The Flemish government has approved a proposal by education minister Ben Weyts (N-VA) to lower the compulsory school age from six to five years starting in September.
Parents will be obliged to send children who have reached their fifth birthday to school for a minimum of 290 half-days. Those children will still be in pre-school, however.
Another more controversial part of the new education directive was also approved.
Children in the last year of pre-school – at the age of five, in other words – will undergo language screening to ensure they have a sufficiently good knowledge of Dutch, starting in September of 2021.
The directive does now provide for a formal examination. It will be up to schools to evaluate the children’s language skills in a manner they choose. Any child whose command of Dutch is below par will then receive additional tuition.
If at the end of pre-school the child is still not fully up to speed, they may be held back from entering school proper. Otherwise the child may be made to go through a language integration course, full-time if necessary.
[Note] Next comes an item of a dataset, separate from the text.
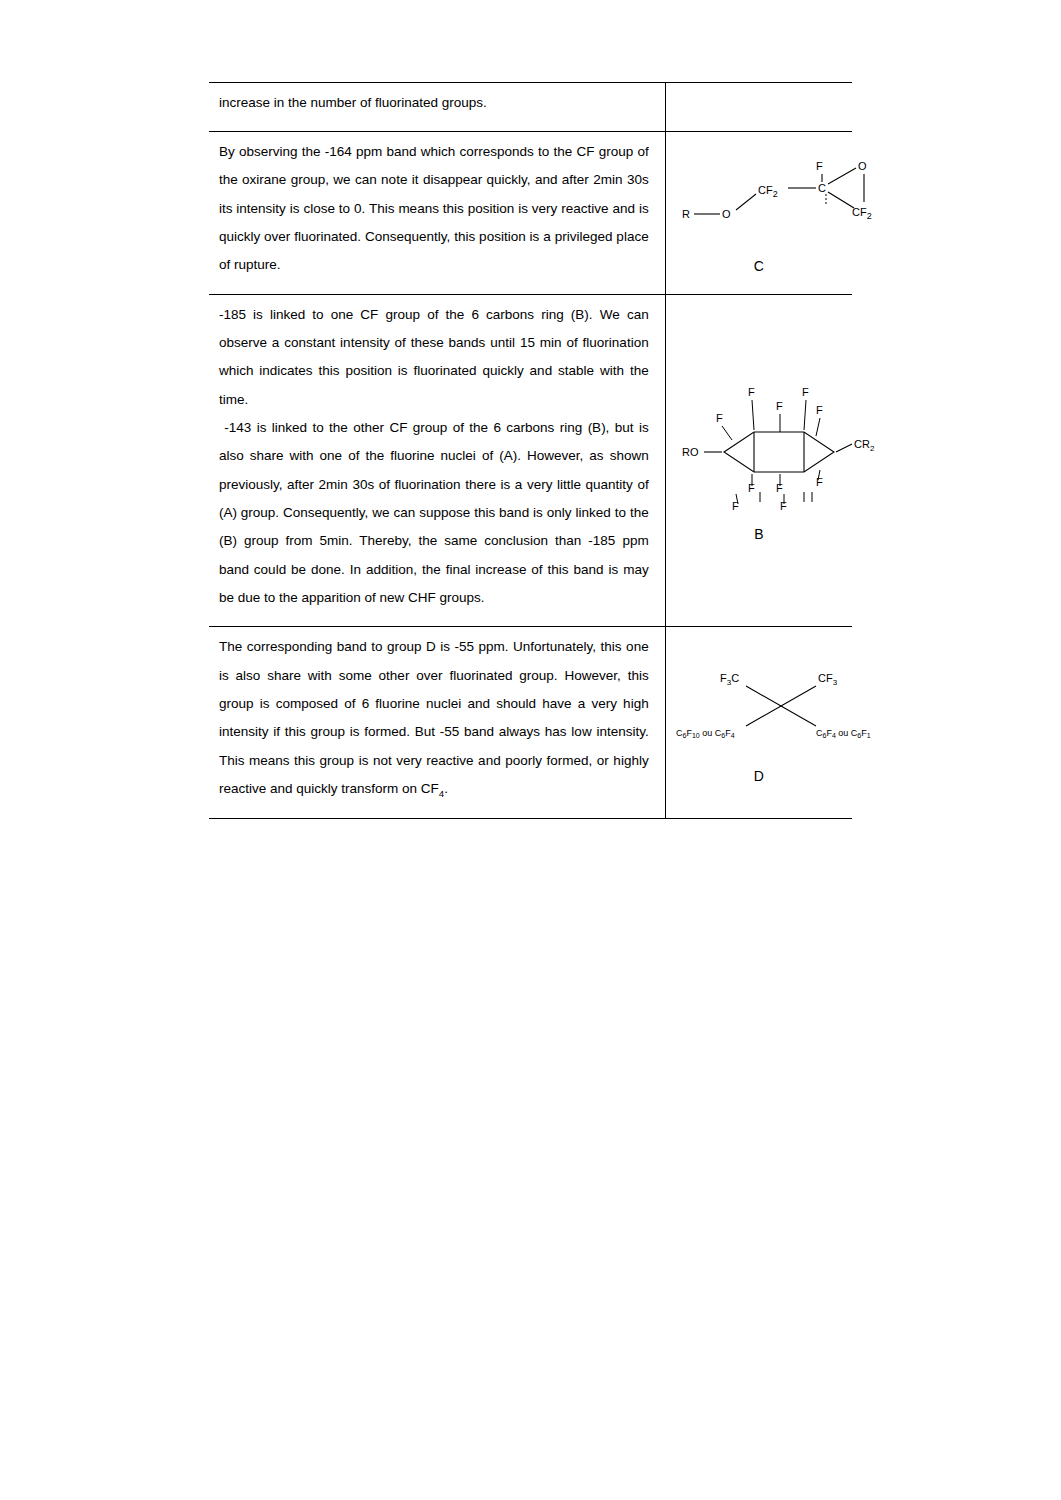| increase in the number of fluorinated groups. | |
| By observing the -164 ppm band which corresponds to the CF group of the oxirane group, we can note it disappear quickly, and after 2min 30s its intensity is close to 0. This means this position is very reactive and is quickly over fluorinated. Consequently, this position is a privileged place of rupture. | R O CF 2 C F O CF 2 C |
| -185 is linked to one CF group of the 6 carbons ring (B). We can observe a constant intensity of these bands until 15 min of fluorination which indicates this position is fluorinated quickly and stable with the time. -143 is linked to the other CF group of the 6 carbons ring (B), but is also share with one of the fluorine nuclei of (A). However, as shown previously, after 2min 30s of fluorination there is a very little quantity of (A) group. Consequently, we can suppose this band is only linked to the (B) group from 5min. Thereby, the same conclusion than -185 ppm band could be done. In addition, the final increase of this band is may be due to the apparition of new CHF groups. | RO CR 2 F F F F F F F F F F B |
| The corresponding band to group D is -55 ppm. Unfortunately, this one is also share with some other over fluorinated group. However, this group is composed of 6 fluorine nuclei and should have a very high intensity if this group is formed. But -55 band always has low intensity. This means this group is not very reactive and poorly formed, or highly reactive and quickly transform on CF 4 . | F 3 C CF 3 C 6 F 10 ou C 6 F 4 C 6 F 4 ou C 6 F 1 D |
“Children who have a language deficit are often falling behind in other subjects too,” Weyts said. Falling behind at the start often means falling behind at the finish. That is why we make a knowledge of Dutch an important criterion at the start of primary education.”
Weyts’ former ministerial colleague Sven Gatz, now in the Brussels government as well as the Flemish Community Commission, disagrees.
“It is a very bad idea to divide six-year-old children into two separate groups, based on a snapshot. There will be children who do have a minimum level of Dutch, as determined by the Flemish government, and who will be admitted into primary school, and then there will be children who have no access to Dutch and are not allowed in. Not only are these young children stigmatised, but they will fall behind and miss opportunities later in their academic career.”
Also from September, children will receive lessons in religion or morals, but only if parents expressly opt in. The teaching of religion and (non-religious) morals is currently compulsory for children aged six and over.